Work to complete ::
In the data below, one line contains "Rendered at 1500 by 844 pixels." and a later one contains "text_box [0, 0, 1601, 1449]". Print both, with every line between them, exactly and alone.
_ _ _ _ _ _ _
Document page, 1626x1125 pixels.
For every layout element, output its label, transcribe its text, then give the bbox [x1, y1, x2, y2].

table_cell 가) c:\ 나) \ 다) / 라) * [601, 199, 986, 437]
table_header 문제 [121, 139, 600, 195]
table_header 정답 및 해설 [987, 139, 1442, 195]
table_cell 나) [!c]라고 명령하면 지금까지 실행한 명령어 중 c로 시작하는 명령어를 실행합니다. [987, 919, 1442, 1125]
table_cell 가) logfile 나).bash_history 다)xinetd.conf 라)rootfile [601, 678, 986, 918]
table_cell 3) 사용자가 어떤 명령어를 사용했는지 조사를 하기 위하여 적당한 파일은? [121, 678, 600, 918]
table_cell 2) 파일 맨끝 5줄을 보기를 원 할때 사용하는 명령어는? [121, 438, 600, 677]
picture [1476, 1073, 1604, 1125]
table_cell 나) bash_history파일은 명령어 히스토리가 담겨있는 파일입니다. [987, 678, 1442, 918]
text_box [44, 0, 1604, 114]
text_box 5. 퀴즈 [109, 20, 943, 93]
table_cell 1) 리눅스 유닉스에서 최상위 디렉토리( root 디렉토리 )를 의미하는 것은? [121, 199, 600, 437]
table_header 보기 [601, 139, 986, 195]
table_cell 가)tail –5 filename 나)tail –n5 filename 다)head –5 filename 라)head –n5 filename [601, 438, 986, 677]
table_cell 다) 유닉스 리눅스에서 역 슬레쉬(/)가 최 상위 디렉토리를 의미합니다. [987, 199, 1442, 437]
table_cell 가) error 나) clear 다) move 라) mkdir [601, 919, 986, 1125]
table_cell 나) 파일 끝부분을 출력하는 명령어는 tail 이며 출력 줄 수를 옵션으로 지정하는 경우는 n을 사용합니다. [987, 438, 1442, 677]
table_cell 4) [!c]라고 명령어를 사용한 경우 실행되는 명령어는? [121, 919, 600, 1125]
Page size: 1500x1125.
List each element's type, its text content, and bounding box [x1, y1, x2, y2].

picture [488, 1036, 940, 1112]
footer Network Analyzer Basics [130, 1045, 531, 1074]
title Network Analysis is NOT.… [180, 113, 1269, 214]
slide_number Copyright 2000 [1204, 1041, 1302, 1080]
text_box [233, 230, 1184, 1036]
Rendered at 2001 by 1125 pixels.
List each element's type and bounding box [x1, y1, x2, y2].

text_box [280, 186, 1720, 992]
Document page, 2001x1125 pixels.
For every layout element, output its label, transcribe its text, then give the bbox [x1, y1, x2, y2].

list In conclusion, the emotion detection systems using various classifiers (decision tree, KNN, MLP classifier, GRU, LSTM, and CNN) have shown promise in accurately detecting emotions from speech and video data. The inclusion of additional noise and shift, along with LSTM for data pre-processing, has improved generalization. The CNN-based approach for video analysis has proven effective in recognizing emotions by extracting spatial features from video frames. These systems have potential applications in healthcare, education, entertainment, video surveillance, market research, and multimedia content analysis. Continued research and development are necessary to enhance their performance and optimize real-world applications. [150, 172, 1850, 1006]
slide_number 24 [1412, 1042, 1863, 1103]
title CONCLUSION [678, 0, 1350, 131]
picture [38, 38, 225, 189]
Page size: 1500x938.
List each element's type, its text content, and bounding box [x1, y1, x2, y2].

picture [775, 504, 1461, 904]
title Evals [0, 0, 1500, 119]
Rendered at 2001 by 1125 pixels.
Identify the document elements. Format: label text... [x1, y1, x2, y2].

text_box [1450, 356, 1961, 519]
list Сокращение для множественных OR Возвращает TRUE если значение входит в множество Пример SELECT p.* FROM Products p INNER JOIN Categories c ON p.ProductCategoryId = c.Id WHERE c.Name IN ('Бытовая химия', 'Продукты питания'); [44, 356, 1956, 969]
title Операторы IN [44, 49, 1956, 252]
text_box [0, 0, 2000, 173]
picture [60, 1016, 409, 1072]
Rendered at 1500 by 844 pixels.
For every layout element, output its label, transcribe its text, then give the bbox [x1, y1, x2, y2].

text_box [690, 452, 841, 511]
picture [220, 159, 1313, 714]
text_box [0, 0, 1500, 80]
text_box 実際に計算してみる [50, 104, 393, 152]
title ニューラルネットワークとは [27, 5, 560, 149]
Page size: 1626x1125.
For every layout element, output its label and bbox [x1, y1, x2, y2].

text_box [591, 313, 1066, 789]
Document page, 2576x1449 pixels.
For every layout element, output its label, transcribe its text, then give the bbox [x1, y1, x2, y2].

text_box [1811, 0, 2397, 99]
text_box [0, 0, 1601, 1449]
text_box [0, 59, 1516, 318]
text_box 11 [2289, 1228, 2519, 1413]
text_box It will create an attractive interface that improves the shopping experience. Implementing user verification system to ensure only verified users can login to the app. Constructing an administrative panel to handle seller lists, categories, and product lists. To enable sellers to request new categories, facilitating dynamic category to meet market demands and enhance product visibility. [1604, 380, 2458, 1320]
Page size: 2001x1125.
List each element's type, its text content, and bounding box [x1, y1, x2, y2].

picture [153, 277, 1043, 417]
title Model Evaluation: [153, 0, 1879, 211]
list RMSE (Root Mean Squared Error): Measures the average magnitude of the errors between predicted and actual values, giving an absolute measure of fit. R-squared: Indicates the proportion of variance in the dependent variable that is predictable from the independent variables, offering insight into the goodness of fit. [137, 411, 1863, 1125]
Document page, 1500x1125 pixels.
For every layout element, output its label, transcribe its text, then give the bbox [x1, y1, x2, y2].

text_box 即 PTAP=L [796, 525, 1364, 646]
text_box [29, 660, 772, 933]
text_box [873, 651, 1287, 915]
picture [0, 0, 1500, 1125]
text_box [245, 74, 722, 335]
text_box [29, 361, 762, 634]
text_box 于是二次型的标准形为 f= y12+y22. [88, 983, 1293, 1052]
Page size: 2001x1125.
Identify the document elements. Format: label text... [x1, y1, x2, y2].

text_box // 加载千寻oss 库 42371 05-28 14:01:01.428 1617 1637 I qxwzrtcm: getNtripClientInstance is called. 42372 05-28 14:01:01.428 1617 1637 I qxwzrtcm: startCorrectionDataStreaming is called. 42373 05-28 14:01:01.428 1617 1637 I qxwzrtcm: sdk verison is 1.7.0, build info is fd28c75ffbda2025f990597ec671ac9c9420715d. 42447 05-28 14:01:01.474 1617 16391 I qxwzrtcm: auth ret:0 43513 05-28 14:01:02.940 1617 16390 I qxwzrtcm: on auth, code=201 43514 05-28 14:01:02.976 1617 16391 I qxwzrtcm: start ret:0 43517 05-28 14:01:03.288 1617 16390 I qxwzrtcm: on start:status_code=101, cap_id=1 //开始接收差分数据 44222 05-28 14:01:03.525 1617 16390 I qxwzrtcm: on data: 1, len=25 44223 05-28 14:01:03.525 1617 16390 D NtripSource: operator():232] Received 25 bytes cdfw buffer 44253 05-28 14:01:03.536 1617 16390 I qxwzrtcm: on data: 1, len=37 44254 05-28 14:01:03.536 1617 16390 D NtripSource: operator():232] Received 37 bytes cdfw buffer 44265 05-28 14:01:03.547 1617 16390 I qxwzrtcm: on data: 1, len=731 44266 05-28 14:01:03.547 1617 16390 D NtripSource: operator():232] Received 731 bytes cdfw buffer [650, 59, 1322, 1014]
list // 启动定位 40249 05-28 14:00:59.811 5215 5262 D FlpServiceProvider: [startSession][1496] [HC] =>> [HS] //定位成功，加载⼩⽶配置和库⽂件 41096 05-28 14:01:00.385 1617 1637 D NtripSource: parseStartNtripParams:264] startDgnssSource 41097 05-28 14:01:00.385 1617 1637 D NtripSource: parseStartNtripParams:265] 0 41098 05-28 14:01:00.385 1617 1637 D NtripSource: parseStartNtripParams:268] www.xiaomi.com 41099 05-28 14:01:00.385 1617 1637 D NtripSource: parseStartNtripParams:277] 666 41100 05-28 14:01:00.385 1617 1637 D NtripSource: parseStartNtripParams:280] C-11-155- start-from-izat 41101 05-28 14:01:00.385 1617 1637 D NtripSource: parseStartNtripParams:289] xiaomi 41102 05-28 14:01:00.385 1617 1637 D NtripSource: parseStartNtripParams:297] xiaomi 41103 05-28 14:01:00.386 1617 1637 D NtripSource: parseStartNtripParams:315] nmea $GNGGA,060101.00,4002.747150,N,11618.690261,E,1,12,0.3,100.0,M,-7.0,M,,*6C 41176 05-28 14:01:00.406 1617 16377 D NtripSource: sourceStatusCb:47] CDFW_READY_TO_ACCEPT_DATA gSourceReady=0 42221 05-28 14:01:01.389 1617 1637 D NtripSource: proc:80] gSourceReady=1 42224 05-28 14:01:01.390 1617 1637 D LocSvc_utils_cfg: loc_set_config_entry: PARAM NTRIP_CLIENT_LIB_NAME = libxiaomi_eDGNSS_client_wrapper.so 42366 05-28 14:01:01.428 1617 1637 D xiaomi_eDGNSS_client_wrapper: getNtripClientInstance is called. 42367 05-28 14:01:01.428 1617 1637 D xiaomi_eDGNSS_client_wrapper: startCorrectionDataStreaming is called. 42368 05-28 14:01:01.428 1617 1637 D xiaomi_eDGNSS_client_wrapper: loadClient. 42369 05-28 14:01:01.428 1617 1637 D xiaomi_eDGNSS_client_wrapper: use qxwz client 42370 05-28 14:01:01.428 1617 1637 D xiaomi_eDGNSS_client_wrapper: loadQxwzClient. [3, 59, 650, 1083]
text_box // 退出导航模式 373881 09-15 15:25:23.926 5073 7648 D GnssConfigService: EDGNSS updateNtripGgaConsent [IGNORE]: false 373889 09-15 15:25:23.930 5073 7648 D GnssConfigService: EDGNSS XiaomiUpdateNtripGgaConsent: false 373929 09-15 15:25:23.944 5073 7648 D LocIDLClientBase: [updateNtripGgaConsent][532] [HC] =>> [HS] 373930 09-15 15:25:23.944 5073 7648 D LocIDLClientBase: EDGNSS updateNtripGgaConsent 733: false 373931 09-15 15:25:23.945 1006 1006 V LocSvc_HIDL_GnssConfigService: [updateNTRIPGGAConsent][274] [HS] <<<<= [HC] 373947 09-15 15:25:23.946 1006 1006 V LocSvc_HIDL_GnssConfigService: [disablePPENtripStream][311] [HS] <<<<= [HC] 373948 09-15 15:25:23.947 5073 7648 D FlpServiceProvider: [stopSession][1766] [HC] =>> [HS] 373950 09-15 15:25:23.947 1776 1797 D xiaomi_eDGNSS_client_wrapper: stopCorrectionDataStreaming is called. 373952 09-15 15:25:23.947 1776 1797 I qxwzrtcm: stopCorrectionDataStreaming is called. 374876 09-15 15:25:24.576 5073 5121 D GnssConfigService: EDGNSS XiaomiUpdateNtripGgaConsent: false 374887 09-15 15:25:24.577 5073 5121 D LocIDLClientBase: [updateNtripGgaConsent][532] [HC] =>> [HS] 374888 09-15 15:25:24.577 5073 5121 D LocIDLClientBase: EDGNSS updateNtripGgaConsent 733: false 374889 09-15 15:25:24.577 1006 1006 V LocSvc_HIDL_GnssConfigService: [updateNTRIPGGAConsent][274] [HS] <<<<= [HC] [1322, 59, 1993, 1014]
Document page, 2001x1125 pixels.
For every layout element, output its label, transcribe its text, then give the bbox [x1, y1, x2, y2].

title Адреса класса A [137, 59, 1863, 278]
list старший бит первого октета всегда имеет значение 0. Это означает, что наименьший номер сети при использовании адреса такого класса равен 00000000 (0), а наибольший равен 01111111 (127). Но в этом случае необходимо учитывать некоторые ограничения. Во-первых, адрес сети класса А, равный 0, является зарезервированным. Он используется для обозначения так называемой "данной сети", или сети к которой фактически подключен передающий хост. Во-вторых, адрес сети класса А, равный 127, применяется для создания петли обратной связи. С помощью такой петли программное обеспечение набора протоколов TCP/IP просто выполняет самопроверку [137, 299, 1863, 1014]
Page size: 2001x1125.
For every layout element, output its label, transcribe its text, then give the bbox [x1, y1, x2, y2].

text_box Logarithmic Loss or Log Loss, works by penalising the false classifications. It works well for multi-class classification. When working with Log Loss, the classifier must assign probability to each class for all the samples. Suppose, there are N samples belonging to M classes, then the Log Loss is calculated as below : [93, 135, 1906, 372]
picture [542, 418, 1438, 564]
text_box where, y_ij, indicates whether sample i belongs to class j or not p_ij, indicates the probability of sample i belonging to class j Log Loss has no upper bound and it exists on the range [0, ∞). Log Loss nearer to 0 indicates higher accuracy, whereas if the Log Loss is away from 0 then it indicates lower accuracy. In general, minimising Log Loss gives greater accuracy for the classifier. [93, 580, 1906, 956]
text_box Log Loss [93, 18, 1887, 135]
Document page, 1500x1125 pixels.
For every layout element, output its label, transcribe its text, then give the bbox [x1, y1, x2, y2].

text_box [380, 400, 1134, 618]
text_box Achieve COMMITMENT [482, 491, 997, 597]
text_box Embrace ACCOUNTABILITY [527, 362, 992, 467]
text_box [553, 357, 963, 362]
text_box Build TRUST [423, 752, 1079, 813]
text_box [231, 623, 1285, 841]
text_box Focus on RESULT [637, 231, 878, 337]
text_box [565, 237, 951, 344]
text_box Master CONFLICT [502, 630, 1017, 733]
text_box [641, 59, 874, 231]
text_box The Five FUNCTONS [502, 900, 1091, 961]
_ _ _ _ _ _ _
Exercise answer ::
Rendered at 1500 by 844 pixels.
For every layout element, output its label, transcribe its text, then give the bbox [x1, y1, x2, y2].

text_box [690, 452, 841, 511]
picture [220, 159, 1313, 714]
text_box [0, 0, 1500, 80]
text_box 実際に計算してみる [50, 104, 393, 152]
title ニューラルネットワークとは [27, 5, 560, 149]
Page size: 1626x1125.
For every layout element, output its label and bbox [x1, y1, x2, y2].

text_box [591, 313, 1066, 789]
Document page, 2576x1449 pixels.
For every layout element, output its label, transcribe its text, then give the bbox [x1, y1, x2, y2].

text_box [1811, 0, 2397, 99]
text_box [0, 0, 1601, 1449]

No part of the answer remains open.